| Resumo: |
O início da década de 1980 caracteriza-se pelo esgotamento dos regimes autoritários na América do Sul. O longo processo de transição que passaram alguns países, ou a abrupta ruptura institucional de outros, marcou o retorno dos partidos à arena de disputa política. Como diversos autores pontuaram, desde então, tem-se assistido a emergência de
novos atores políticos ou transformações de partidos anteriormente consolidados. Este trabalho investiga as dinâmicas do surgimento de novos partidos no subcontinente. Os mesmos são tratados enquanto
organizações que se apresentam pela primeira vez em pleito nacional. Considerou-se todas as eleições (91) realizadas no período de 1979 até 2015, no sentido de observar as variações do número de novos
partidos que surgiram em cada pleito, a partir de fontes secundárias (outros trabalhos) e primárias (bancos de dados dos respectivos tribunais
eleitorais). A literatura que trata do surgimento de novos partidos, em democracias consolidadas ou emergentes, aponta distintas variáveis que
impactam nos incentivos à gênese de novas organizações.
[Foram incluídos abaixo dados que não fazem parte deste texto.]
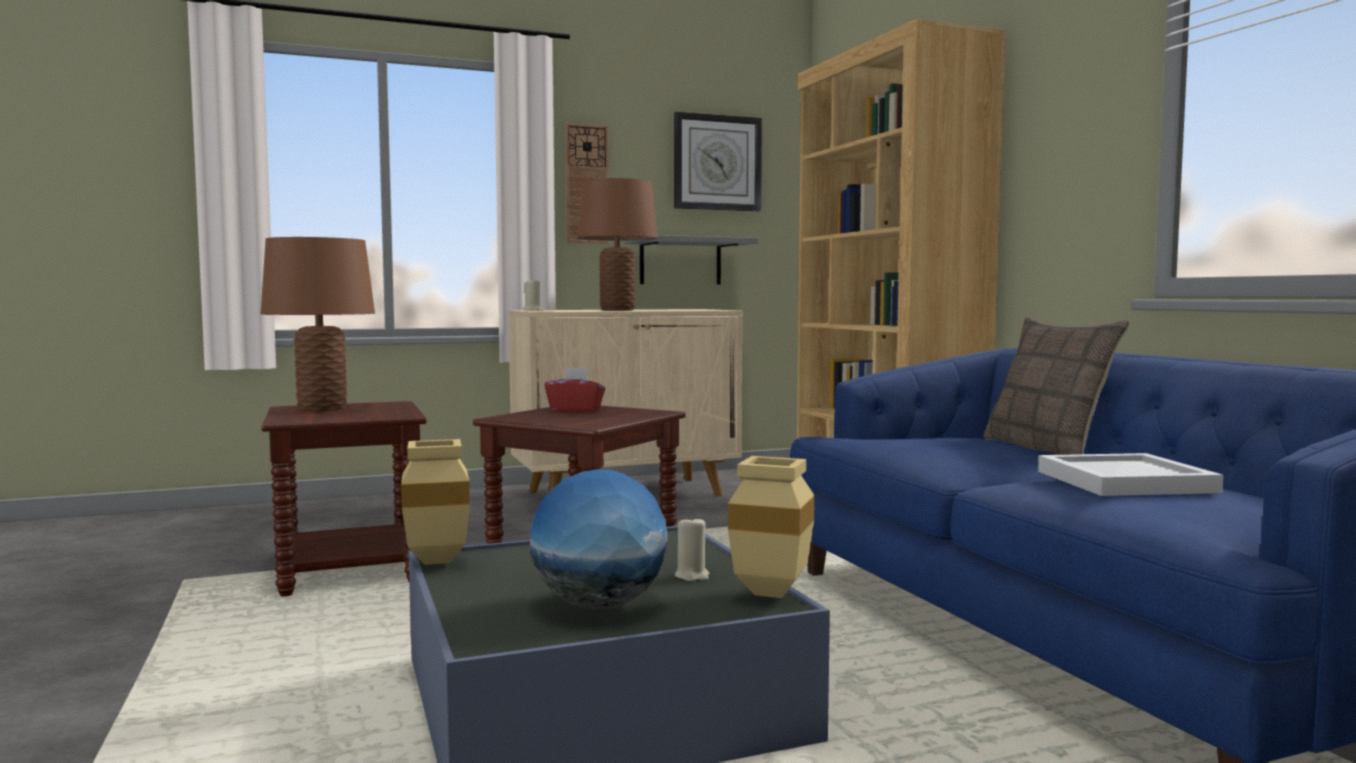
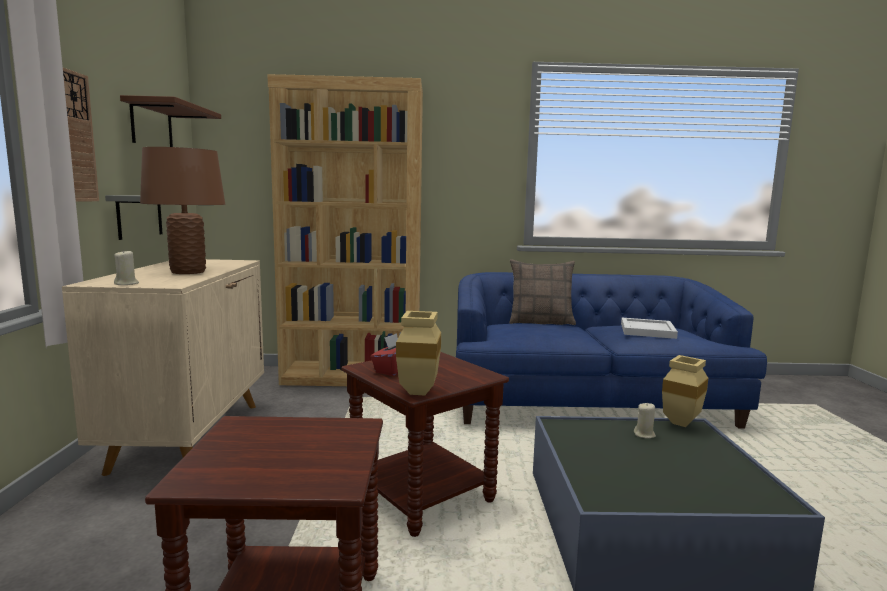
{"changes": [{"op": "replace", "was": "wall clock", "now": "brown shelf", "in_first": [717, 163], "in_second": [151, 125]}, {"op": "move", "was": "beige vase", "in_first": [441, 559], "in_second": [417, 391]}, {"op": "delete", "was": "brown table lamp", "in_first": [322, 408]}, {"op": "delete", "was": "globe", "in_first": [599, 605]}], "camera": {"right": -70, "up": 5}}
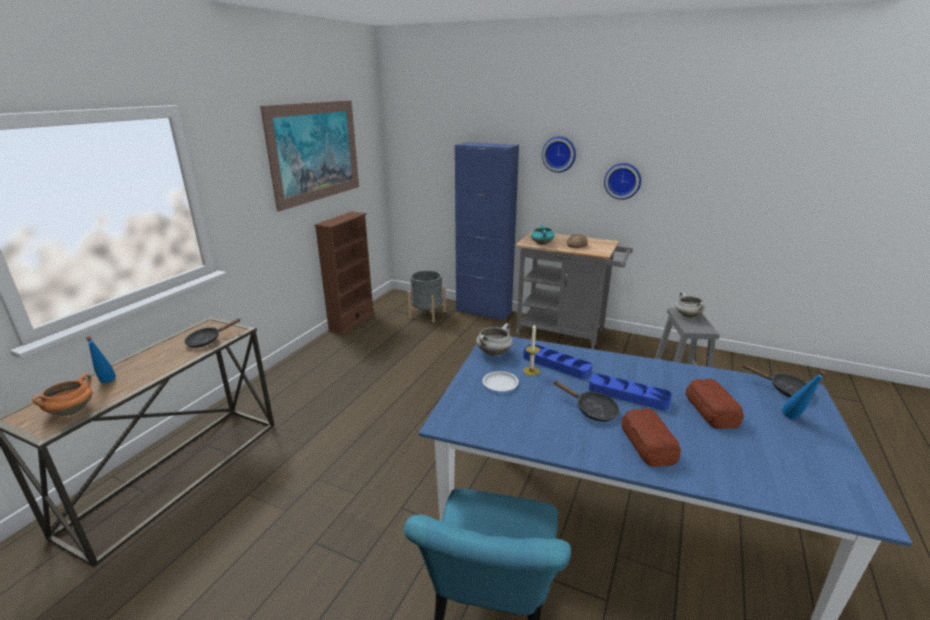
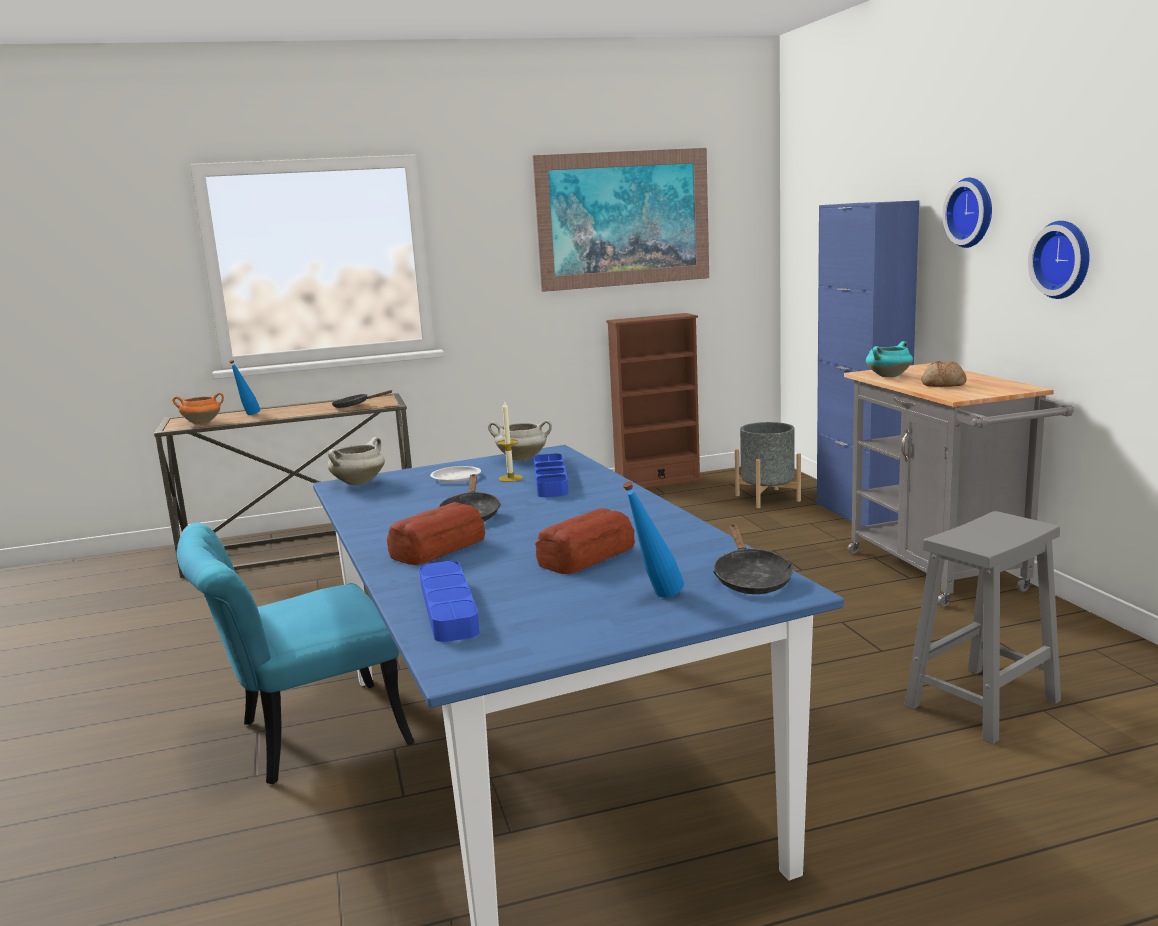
{"changes": [{"op": "move", "was": "white cooking pot", "in_first": [687, 315], "in_second": [359, 483]}, {"op": "move", "was": "blue tray", "in_first": [628, 395], "in_second": [448, 607]}], "camera": {"right": 50, "up": -10}}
Crises políticas ou sociais, atores políticos e/ou incentivos institucionais. A partir da análise estatística multivariada, buscou-se perceber quais são as variáveis que têm mais efeito sobre o surgimento de novos partidos. Os resultados apontam que existem diferenças significativas entre os
países, sendo os Andinos muito mais propensos à emergência de novos partidos, devido a alterações Constitucionais específicas. Causas sociais,
como alto desemprego e baixo crescimento econômico, também foram significantes para explicar por que em alguns contextos surgiram mais novos partidos do que em outros.